What is needed ->
Which lines of the records contain the word "céljából"? Show each of them.

Provided material ->
———

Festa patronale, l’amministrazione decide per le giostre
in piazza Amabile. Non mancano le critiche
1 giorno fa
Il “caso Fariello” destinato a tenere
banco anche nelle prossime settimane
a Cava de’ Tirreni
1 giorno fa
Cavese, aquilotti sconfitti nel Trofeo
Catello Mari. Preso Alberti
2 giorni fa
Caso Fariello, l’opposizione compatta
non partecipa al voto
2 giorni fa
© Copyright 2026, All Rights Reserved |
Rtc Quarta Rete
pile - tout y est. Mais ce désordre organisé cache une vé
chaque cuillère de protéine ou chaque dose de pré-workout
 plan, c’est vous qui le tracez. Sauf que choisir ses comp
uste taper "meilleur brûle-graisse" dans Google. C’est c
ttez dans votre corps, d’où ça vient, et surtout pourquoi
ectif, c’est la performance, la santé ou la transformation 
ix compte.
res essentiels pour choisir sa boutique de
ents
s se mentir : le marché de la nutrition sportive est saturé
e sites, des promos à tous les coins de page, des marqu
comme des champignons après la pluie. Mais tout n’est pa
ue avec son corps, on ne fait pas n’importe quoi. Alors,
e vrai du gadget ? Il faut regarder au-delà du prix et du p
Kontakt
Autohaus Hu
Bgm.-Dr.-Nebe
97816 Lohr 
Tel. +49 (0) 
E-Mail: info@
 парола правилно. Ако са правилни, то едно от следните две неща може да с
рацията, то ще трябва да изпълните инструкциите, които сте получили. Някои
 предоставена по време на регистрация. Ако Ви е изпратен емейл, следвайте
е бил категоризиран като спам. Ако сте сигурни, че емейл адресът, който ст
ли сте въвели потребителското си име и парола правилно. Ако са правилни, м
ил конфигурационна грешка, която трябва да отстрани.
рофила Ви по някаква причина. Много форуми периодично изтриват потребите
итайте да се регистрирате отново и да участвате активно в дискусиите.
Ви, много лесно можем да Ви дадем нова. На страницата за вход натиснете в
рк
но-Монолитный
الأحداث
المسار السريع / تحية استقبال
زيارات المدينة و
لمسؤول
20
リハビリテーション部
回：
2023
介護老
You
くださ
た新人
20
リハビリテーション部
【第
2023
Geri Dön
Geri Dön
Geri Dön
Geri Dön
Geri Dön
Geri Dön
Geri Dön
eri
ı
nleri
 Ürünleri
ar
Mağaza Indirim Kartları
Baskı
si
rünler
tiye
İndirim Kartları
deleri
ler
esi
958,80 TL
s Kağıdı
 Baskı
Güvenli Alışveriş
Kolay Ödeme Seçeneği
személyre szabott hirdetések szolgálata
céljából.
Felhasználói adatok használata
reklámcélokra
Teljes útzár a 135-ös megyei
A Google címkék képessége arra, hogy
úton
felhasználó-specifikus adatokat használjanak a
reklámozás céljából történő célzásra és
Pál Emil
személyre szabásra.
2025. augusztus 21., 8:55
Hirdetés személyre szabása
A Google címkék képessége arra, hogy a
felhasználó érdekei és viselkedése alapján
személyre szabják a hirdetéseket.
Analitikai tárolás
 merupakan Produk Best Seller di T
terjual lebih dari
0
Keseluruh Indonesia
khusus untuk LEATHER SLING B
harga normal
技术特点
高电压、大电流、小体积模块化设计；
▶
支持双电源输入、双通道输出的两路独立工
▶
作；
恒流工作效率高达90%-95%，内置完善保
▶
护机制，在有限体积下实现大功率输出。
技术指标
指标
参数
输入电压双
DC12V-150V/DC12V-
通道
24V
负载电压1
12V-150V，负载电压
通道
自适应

———

Response area ->
céljából.
reklámozás céljából történő célzásra és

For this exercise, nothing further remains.